Performance Metrics. Determine the metric of interest for individual proxy servers. There are three choices: bandwidth requirements, latency, and hit ratio.
How it Works
The Greedy placement algorithm is applied until the desired performance improvement specified by the user is met. The tool starts by processing the expected workload in order to compute the node weights for the given topology. In addition, the request stream is being analyzed in order to define the value of theta of the zipf object-popularity distribution. This value and the available disk size are then used as an index to the performance table so as to specify the best replacement algorithm and the performance (expressed with BHR) of the proxy, placed in each node. The next step involves the computing of the total proxy placement cost. Finally, the Greedy algorithm is applied, placing more and more proxies, until the desired performance improvement is met.
The output shows the network with the proxy servers placed, the percentage of improvement achieved, the number of proxies placed, and the replacement algorithm that the tool proposes for each proxy server.
Example Scenarios Utilizing ProxyTeller
In this section we show indicative scenarios for which ProxyTeller can be called to provide an answer. The scenarios are:
Single Web Origin Server with Proxies / Full Replicas. Consider a small organization, with a single web origin server, and its need to decide where to place proxy servers within the network to improve the efficiency of content delivery to clients. Supplying the expected workload (i.e., the web servers' trace file for a period of time), and the network topology to ProxyTeller, the tool can compute the best placement based on the expressed needs (i.e., how many proxy servers the organization can afford). Similarly, ProxyTeller can be called to place full replicas, instead of proxies, able to store all objects of the web origin server.
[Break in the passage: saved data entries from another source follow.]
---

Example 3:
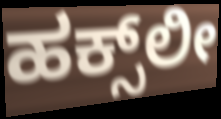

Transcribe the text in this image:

ಹಕ್ಸ್‌ಲೀ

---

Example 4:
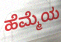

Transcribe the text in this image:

ಹೆಮ್ಮೆಯ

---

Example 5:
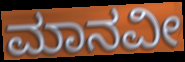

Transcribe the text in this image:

ಮಾನವೀ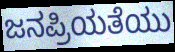
ಜನಪ್ರಿಯತೆಯುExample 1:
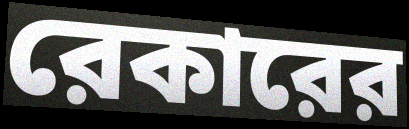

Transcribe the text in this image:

রেকারের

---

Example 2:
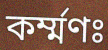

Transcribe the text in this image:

কর্ম্মণঃ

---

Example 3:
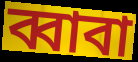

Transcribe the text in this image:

ব্বাবা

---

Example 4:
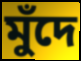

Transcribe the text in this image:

মুঁদে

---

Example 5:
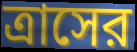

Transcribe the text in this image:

ত্রাসের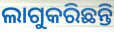
ଲାଗୁକରିଛନ୍ତି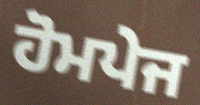
ਹੋਮਪੇਜ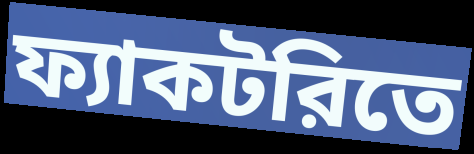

Several Web Origin Servers with Proxies / Full Replicas. This scenario could emerge when there are many web origin servers storing different content. For example, a large CDN may wish to decide where to place reverse proxies and/or full replicas within its network to improve efficiency.
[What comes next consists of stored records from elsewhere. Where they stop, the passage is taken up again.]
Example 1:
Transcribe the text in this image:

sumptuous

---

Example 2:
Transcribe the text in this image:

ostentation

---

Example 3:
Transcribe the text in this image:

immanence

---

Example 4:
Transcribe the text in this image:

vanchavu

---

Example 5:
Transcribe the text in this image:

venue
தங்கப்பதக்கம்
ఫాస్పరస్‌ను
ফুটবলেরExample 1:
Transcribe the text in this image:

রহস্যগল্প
Incremental improvement: Adding Surrogate Servers and/or Full Replicas in CDNs . Within a CDN the goal can be to improve further the overall performance by placing surrogate and/or full replica servers.
The results of ProxyTeller can be used to decide whether it is preferable to place surrogate servers vs full replicas.
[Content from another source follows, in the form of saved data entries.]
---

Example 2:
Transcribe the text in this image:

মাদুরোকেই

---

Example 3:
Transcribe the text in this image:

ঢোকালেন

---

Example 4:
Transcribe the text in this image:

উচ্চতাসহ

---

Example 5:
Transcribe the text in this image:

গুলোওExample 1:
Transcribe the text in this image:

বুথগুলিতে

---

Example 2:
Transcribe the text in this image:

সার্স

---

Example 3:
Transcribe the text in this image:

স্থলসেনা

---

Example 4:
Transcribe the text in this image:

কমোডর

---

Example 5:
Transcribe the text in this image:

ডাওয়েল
ProxyTeller is a novel tool guiding the efficient placement of web proxies for the efficiency of content delivery. ProxyTeller is based on two pillars: (i) on a study of the performance impact of different algorithms/mechanisms for web proxy cache replacement, and (ii) the adaption of full-server replica placement algorithms into a proxy (partial replica) placement setting and testing their performance, given the results from (i).
The tool can be used for both forward and reverse proxies and, we hope, it will be of real use to the organizations maintaining them. We note that our approach with respect to the efficient content delivery problem within the framework of CDNs is different than the one employed by works focusing on content placement. Instead of continuously deciding which objects to replicate and where, we decide how many proxies to place and where, with each proxy employing internally the best algorithms/mechanisms for deciding which objects to have in its cache, given the specific circumstances (cache size, access skews), utilizing thus the wealth of previous research results.
We have implemented the tool, making it available through the internet to the community [2]. Our ultimate goal is to accumulate and combine related research results, which form its basis (i.e., new results on the performance of various mechanisms improving the performance of single proxies, improving/extending the cache replacement problem solution chart, and new results for server/proxy placement), make it available to all, and provide the infrastructure to utilize it in order answer key questions faced in the context of efficient content delivery.